Erziehungsurlaub neu geregelt
Erstmals werden Mütter und Väter gemeinsam und nicht wie bisher nur abwechselnd drei Jahre Erziehungsurlaub nehmen können. Künftig können dann beide Partner nach ihren Bedürfnissen Teilzeiturlaub im Umfang von jeweils 19 bis 30 Stunden in der Woche leisten. Eltern können ihre Arbeitszeiten so miteinander abstimmen, dass alle in der Familie zu ihrem Recht kommen:
- Kinder können von Mutter und Vater gemeinsam betreut werden,
- Müttern und Vätern bleibt die berufliche Qualifikation erhalten,
- die Partnerschaft wird durch die ausgehandelte Aufgabenverteilung gestärkt.
Aber auch für die Betriebe ist die neue Regelung von Vorteil, denn:
- bewährte Fachkräfte bleiben ihnen erhalten,
- soziale Kompetenz aus der Familienarbeit findet Eingang in die berufliche Tätigkeit,
- Arbeitnehmer, die Beruf und Familie miteinander vereinbaren können, sind leistungsfähiger.
Für Betriebe mit mindestens 15 Beschäftigten, das heißt also für mehr als 70 Prozent aller Arbeitnehmerinnen und Arbeitnehmer, gilt jetzt: die Beschäftigten haben einen Rechtsanspruch auf diese Teilzeitregelung bis zur Vollendung des dritten Lebensjahrs des Kindes.
Mit der Zustimmung des Arbeitgebers kann ein Drittel des Drei-Jahres-Anspruchs sogar auf die Zeit zwischen dem 3. und 8. Lebensjahr verschoben werden. Das gibt den Eltern noch mehr Flexibilität in der Wahl der Betreuung ihrer Kinder.

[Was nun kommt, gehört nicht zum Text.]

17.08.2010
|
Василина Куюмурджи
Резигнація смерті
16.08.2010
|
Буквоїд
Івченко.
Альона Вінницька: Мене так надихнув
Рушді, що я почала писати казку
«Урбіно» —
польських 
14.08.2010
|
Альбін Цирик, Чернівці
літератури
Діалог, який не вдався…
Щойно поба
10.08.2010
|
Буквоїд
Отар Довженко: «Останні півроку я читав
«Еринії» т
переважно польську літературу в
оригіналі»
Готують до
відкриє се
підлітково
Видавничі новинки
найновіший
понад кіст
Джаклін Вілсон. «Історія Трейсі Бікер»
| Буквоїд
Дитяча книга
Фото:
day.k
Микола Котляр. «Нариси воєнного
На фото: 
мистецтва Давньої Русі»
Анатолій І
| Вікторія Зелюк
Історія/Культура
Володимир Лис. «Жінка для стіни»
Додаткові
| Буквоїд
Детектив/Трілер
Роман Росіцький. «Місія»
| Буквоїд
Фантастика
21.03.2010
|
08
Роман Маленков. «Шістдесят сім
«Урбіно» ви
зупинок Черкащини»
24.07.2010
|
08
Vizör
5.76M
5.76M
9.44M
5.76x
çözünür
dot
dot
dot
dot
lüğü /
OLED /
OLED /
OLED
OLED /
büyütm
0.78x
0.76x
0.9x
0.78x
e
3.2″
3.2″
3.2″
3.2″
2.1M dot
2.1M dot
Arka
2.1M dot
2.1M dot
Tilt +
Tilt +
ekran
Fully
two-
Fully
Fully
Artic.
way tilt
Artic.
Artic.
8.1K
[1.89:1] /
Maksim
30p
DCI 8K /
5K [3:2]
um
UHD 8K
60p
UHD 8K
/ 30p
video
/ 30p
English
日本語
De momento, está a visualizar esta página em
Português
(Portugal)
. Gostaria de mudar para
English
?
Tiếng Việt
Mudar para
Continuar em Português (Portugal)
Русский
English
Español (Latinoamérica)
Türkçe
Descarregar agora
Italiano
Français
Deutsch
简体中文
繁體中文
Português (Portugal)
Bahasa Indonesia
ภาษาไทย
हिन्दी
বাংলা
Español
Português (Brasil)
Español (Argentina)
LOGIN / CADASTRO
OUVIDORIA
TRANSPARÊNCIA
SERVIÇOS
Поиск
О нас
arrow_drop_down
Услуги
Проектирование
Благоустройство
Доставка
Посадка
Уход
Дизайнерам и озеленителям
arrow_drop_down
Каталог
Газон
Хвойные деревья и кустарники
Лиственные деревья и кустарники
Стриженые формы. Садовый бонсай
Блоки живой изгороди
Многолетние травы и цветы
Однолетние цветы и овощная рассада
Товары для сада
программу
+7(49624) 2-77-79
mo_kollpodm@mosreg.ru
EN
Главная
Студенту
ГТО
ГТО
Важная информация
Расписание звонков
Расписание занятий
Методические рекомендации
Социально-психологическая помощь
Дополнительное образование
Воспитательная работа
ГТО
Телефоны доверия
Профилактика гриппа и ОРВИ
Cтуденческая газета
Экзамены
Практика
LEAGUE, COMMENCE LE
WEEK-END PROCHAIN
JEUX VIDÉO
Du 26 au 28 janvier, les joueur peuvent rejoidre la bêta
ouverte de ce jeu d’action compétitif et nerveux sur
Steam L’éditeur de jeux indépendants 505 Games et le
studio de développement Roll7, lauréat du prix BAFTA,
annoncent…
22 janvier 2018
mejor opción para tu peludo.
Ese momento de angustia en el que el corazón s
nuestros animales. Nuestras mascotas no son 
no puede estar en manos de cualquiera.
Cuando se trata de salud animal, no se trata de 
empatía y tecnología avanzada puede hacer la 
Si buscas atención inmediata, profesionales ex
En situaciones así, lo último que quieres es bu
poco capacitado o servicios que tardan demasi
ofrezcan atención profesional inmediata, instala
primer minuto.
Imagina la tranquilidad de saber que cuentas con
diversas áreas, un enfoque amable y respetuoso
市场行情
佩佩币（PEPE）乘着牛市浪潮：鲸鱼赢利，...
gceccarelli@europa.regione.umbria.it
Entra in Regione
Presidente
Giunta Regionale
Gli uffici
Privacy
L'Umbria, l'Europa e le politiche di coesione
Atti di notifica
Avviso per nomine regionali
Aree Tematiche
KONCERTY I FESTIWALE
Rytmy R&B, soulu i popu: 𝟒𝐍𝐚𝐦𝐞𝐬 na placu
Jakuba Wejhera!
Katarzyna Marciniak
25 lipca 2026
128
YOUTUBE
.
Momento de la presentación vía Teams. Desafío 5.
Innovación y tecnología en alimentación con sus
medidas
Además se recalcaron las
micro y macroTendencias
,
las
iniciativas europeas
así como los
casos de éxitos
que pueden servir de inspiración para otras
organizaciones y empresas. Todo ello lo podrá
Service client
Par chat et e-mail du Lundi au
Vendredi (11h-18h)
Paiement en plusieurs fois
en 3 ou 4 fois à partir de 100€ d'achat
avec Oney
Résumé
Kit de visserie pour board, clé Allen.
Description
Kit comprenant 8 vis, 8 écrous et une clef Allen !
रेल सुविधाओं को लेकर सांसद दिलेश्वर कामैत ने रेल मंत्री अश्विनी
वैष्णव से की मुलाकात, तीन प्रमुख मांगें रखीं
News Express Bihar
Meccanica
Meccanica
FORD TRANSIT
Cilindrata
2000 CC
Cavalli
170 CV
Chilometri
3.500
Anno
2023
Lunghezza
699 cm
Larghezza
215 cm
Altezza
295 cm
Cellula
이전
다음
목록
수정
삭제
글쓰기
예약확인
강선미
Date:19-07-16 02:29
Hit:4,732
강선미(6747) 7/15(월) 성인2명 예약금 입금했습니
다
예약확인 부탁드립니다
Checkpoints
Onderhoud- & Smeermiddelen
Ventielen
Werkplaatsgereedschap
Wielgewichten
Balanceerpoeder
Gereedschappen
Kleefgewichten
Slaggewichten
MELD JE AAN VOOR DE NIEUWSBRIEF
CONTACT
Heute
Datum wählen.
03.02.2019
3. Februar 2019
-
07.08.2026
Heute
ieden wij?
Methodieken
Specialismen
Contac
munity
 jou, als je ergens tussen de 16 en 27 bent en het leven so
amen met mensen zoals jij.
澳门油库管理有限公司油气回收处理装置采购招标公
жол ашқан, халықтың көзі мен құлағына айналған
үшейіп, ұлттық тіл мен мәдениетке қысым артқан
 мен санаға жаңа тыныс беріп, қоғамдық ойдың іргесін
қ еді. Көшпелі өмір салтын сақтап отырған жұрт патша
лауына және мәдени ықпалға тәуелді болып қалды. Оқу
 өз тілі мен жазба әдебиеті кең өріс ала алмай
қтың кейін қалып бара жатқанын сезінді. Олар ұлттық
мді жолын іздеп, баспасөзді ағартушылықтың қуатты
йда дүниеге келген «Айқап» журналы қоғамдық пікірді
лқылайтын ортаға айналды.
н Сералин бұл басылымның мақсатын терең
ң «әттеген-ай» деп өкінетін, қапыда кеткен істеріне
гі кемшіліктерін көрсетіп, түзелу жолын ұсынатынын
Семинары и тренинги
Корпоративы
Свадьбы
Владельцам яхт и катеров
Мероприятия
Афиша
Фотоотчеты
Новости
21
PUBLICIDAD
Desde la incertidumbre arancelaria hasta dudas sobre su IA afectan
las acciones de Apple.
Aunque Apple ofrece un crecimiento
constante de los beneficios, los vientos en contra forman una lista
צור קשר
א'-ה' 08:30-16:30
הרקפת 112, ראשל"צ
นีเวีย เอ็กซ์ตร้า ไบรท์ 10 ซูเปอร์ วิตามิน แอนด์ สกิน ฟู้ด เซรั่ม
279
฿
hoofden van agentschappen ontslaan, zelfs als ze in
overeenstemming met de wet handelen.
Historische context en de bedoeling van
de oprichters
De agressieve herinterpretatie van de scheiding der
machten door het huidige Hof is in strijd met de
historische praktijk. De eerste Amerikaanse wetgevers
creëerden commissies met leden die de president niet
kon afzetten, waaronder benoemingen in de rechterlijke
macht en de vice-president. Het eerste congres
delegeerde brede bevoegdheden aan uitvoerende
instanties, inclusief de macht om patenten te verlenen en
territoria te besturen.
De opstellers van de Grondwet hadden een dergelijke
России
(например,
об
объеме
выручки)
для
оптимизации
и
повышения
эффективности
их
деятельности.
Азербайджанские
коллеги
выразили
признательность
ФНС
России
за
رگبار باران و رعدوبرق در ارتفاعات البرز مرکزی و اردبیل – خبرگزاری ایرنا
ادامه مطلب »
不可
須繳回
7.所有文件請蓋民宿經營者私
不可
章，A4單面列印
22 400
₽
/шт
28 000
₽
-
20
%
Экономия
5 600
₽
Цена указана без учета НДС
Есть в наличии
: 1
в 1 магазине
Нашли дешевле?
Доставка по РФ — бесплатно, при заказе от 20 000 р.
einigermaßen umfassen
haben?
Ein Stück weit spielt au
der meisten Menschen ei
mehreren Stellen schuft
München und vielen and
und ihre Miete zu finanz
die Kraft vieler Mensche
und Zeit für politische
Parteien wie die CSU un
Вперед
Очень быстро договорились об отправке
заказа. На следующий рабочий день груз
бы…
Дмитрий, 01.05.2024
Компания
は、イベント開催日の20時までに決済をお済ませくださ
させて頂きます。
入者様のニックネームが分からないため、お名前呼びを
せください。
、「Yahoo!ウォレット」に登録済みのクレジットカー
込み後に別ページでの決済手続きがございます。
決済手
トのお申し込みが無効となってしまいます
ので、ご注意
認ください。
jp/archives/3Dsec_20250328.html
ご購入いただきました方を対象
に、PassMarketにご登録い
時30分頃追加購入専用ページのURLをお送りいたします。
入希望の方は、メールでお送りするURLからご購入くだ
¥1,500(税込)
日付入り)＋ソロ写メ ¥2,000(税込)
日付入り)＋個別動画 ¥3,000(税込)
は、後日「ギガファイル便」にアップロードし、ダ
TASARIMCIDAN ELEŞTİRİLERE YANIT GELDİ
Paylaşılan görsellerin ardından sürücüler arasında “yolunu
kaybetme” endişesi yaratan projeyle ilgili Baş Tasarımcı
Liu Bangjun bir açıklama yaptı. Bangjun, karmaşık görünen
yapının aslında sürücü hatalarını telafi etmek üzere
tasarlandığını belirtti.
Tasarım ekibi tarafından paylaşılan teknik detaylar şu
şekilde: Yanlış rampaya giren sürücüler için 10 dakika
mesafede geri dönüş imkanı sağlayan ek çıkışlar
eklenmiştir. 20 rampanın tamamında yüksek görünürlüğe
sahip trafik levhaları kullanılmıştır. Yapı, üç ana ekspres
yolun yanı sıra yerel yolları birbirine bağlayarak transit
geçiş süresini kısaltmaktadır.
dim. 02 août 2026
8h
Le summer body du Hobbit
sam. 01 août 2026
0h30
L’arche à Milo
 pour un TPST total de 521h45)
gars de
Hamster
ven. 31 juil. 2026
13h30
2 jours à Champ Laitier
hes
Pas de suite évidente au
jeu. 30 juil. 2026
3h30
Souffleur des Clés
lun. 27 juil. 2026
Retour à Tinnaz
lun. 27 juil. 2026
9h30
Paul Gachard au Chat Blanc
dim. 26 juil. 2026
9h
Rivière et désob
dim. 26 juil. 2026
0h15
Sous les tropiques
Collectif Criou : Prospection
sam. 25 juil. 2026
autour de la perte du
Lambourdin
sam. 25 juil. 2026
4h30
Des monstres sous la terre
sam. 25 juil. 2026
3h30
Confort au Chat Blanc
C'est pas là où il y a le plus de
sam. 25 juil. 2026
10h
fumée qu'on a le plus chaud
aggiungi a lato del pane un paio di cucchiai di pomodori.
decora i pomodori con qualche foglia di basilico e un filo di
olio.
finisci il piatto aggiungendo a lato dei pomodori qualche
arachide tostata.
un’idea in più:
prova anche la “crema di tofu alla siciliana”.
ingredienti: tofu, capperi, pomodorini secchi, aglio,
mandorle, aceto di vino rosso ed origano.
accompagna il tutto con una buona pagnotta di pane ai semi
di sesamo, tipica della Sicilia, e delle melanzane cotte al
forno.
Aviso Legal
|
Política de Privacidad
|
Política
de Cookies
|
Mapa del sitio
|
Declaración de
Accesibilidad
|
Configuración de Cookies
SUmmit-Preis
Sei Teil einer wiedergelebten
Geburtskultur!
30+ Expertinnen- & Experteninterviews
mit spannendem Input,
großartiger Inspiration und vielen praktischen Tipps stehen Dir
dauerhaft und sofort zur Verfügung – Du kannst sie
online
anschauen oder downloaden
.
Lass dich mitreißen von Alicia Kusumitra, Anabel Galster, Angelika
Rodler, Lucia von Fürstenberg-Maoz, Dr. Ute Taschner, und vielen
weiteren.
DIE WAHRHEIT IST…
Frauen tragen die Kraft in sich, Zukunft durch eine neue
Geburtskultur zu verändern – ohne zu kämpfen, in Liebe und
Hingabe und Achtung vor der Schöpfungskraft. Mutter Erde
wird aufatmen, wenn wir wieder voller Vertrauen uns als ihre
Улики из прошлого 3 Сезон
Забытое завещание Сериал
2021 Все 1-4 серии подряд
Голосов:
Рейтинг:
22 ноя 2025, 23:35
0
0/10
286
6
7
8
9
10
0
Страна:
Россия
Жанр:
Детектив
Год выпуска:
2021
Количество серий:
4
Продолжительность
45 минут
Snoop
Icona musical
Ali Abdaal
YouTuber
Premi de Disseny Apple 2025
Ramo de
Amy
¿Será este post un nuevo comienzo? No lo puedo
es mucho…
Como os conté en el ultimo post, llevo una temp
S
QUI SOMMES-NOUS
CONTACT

Nach 14 Jahren Stillstand während der Kohl-Regierung werden jetzt die Einkommensgrenzen beim Erziehungsgeld angehoben. Sie erhöhen sich ab dem 7. Lebensmonat, und zwar je nach Familiengröße um rund 10 Prozent bis 24 Prozent. Die sogenannte Kinderkomponente soll bis 2003 sogar um mehr als 46 Prozent steigen. Durch die Erhöhung wird der Anteil der Familien, die ab dem 7. Lebensmonat des Kindes ein ungekürztes Erziehungsgeld erhalten, schrittweise von jetzt 50 Prozent auf ca. 54 Prozent im Jahr 2003 steigen. Ohne die vorgesehene Änderung würden zu diesem Zeitpunkt nur noch 45 Prozent der Familien in voller Höhe bedacht.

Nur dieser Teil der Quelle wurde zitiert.